In the context of this NoE we will attempt to extend the framework of task-based dependencies. One promising direction is to found the extended framework on Horn Rules. The proposed framework and methodology, apart from simplifying the disjunctive dependencies of [47] [TF, ECDL’07], is expected to be more expressive and flexible as it will allow expressing the various properties of dependencies (e.g. transitivity, symmetry) straightforwardly. Subsequently we plan to elaborate on the inference services required for task-performability, risk-detection and computing intelligibility gaps. In addition we will evaluate various implementation approaches, e.g. implementations over ORDBMS (Datalog queries through Recursive SQL), Semantic Web (Ontologies and Rules SWRL). It is worth noting that due to disjunction there is not a unique way to fill an intelligibility gap. To tackle this problem we will elaborate on abductive reasoning for computing intelligibility gaps.

Task 2530 Semantic Interoperability and Scientific Data

Activities related to semantic interoperability, ontologies and knowledge bases have been growing in relevance within Earth Observation (EO), and other disciplines.
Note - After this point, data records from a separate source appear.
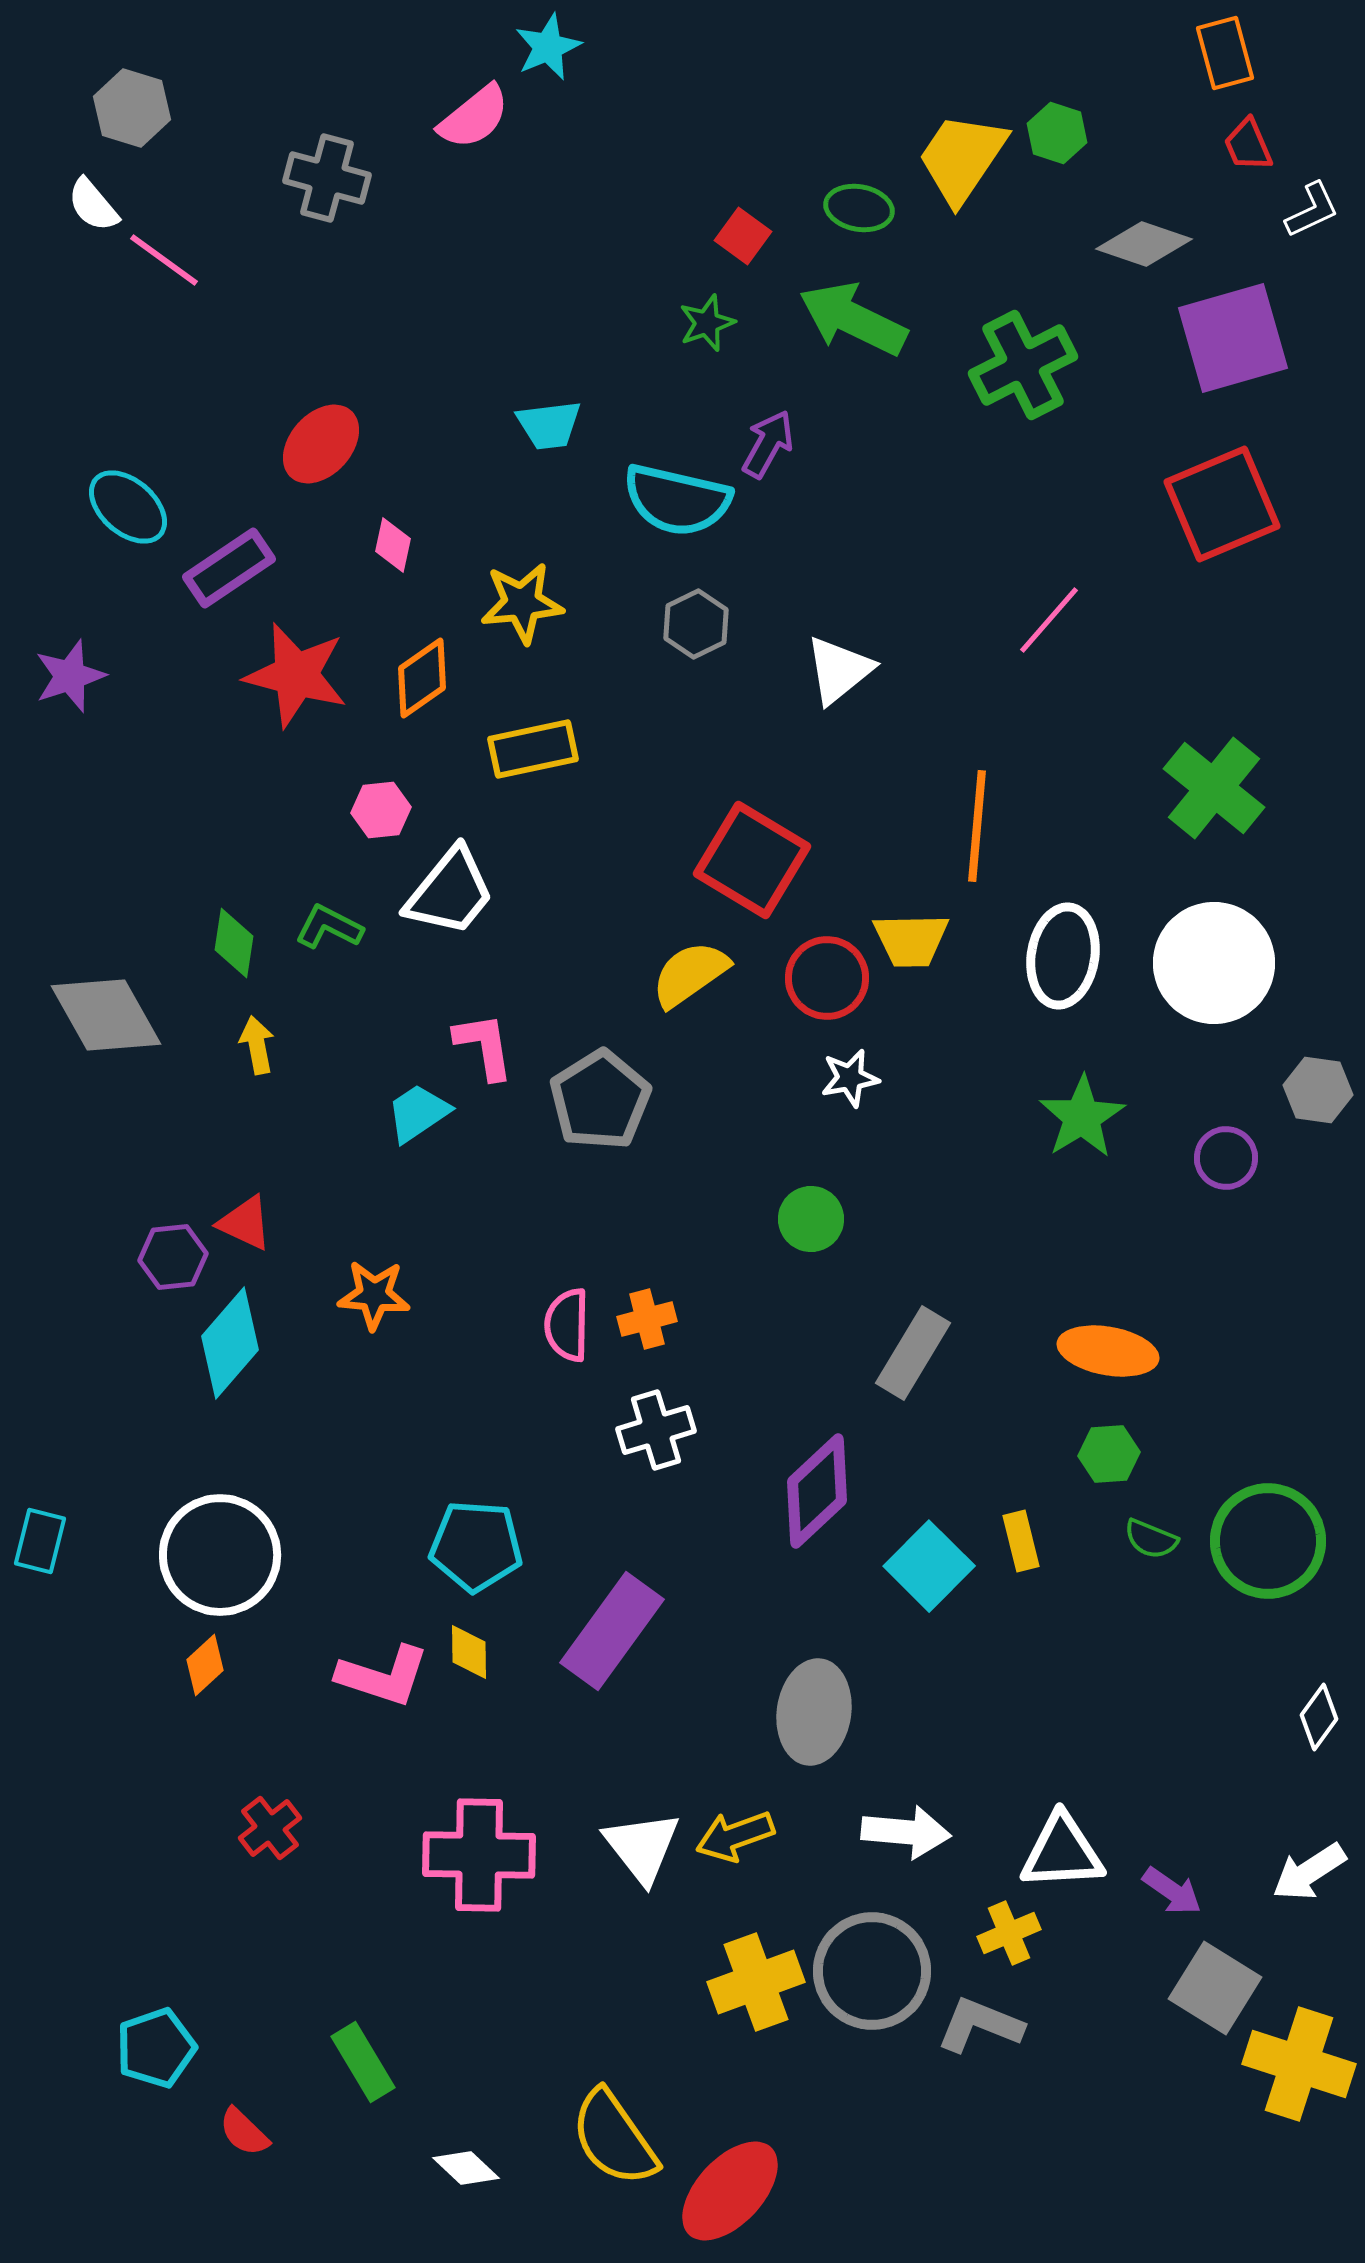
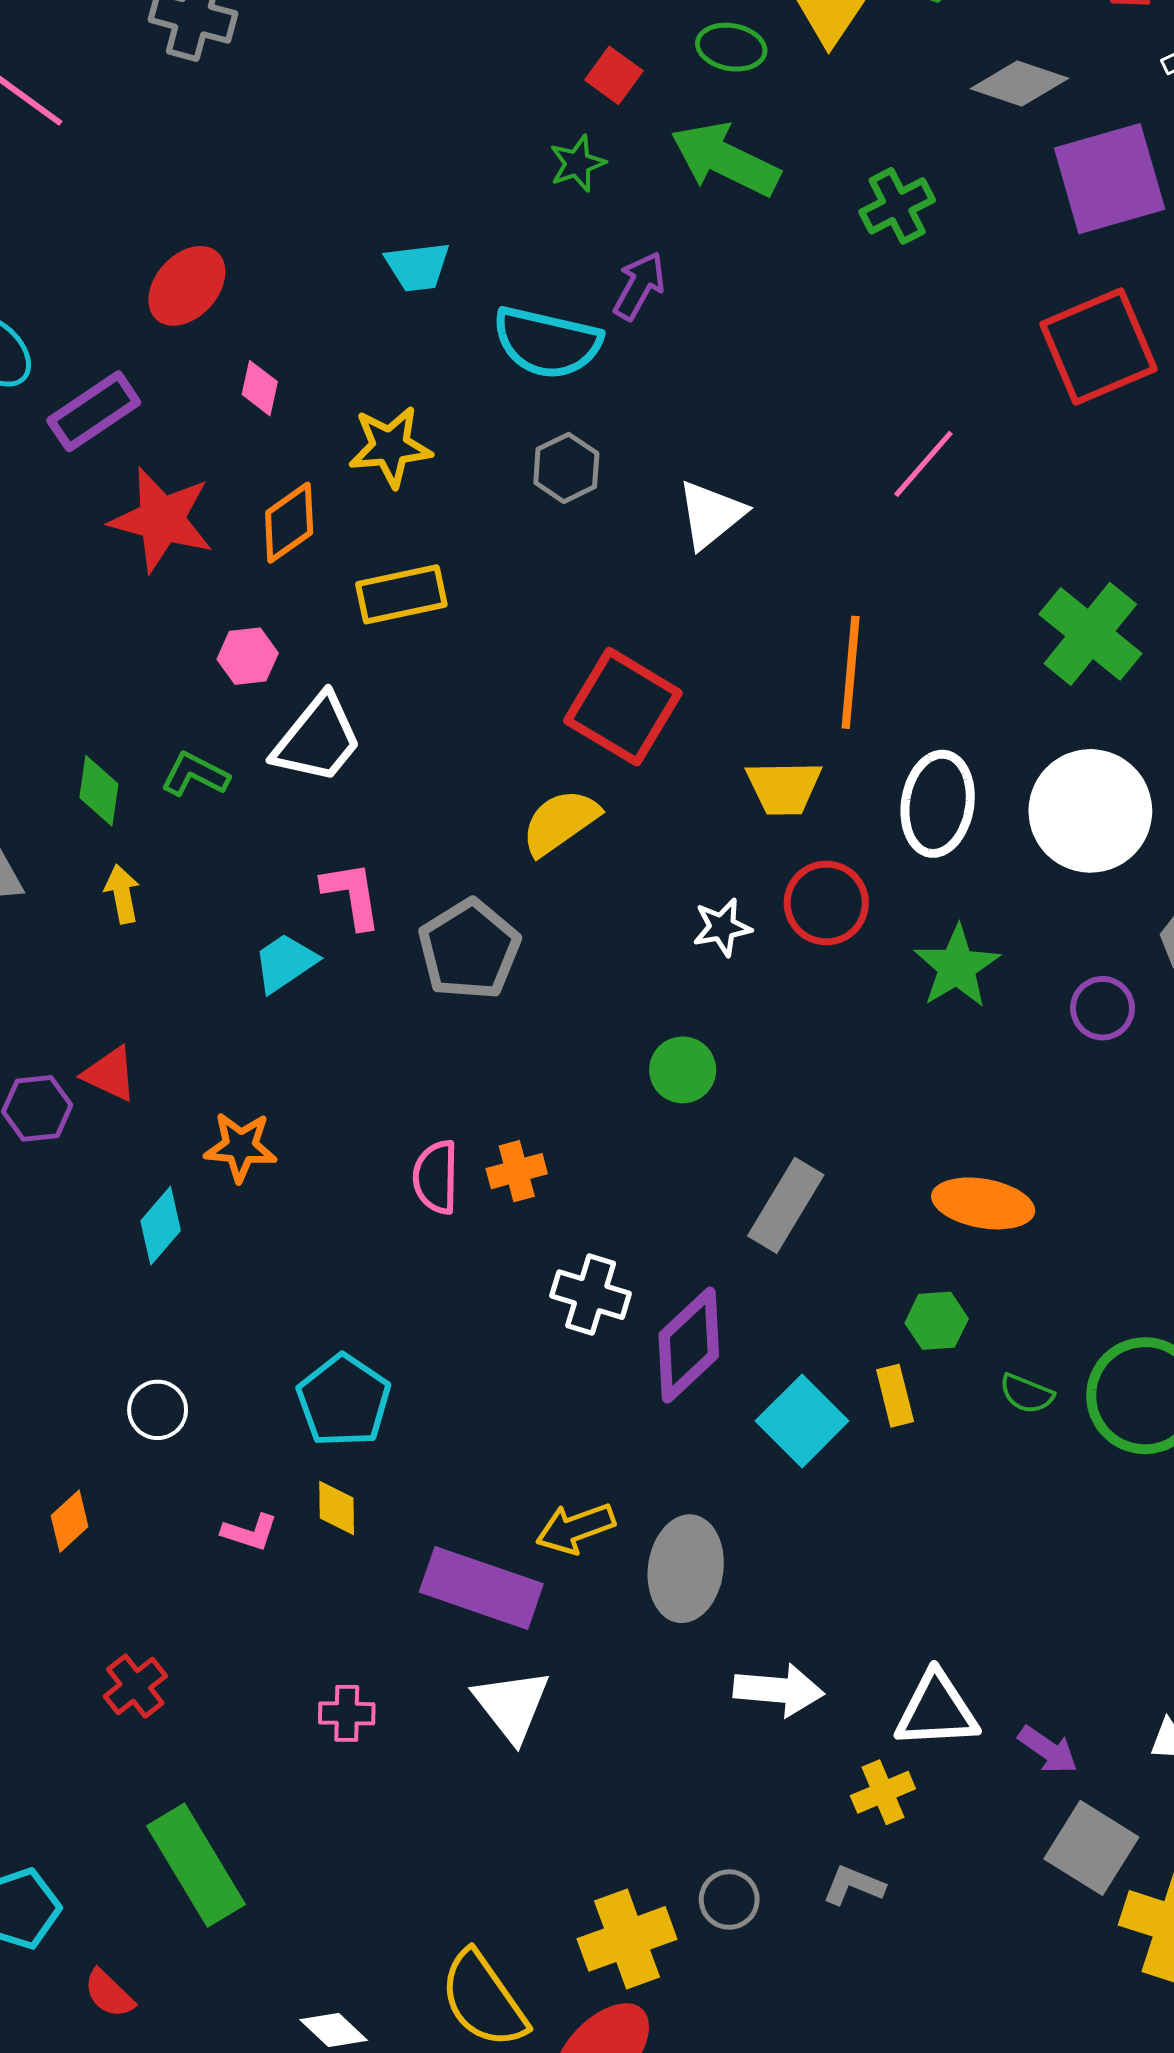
green cross: (1023, 365) -> (897, 206), size x0.7
red circle: (827, 978) -> (826, 903), moved
cyan diamond: (230, 1343) -> (161, 1226), moved, size x0.7
white cross: (656, 1430) -> (591, 1295), moved, turned 34
green hexagon: (1109, 1454) -> (937, 1321), moved
cyan pentagon: (476, 1546) -> (344, 1401), turned 30
white circle: (220, 1555) -> (158, 1410), moved, size x0.5
purple rectangle: (612, 1631) -> (481, 1588), moved, turned 73
pink L-shape: (383, 1676) -> (250, 1532), size x0.6
yellow arrow: (735, 1836) -> (575, 1528), moved
pink cross: (479, 1855) -> (347, 1713), size x0.5
gray circle: (872, 1971) -> (729, 1900), moved, size x0.5
yellow cross: (756, 1982) -> (627, 1939), moved
gray L-shape: (980, 2025) -> (854, 1885), size x0.7
green rectangle: (363, 2062) -> (196, 1865), moved, size x1.5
Within the EO domain there is a clear need to cope with needs ranging from knowledge capture (e.g.: for the description of Ground Segment components) to support semantic access to EO resources (e.g.: for the identification of relevant EO products) to preservation attributesm identification. Different information organisation techniques are employed ( like thesauri, ontologies, topic maps), and various thesauri / dictionaries have been developed by a number of institutions: General Multilingual Environmental Thesaurus (GMET) by the EEA, Wiktionary by Wikipedia, Eurovoc by the EC Publications Office, Semantic Web for Earth and Environmental Terminology (SWEET) by NASA, are some of the high relevant European and international initiatives. To support semantic access to EO resources relevant for a particular application domain, we can identify suitable tools and information organisation techniques, but there are often unbreakable barriers, for various and different reasons, which prevent reusing existing thesauri / dictionaries, issue which is exacerbated when preservation issues need to be taken into account. Within this task we will address the limitations and barriers, establishing a networking capability with the objective to overcome them, taking into account a set of common high level objectives and requirements to be agreed upon. Such semantic interoperability high level objectives should permit application experts to easily identify within the archive the EO missions, sensors or products useful for their activity, using familiar semantic terms pertaining to their application domain and to follow-up and identify relevant preservation attributes. The baseline objectives to be given as input to the task will be agreed upon with experts via workshops and networking events. We will use as seed discussion elements the objective: to permit an easy, semantic identification from non-EO domains of relevant EO resources and of their preservation attributes; to keep ontology and architecture as simple as possible; support multiple application domains and limit dependencies from evolution / changes, taking into account the long lasting objective of long term data preservation.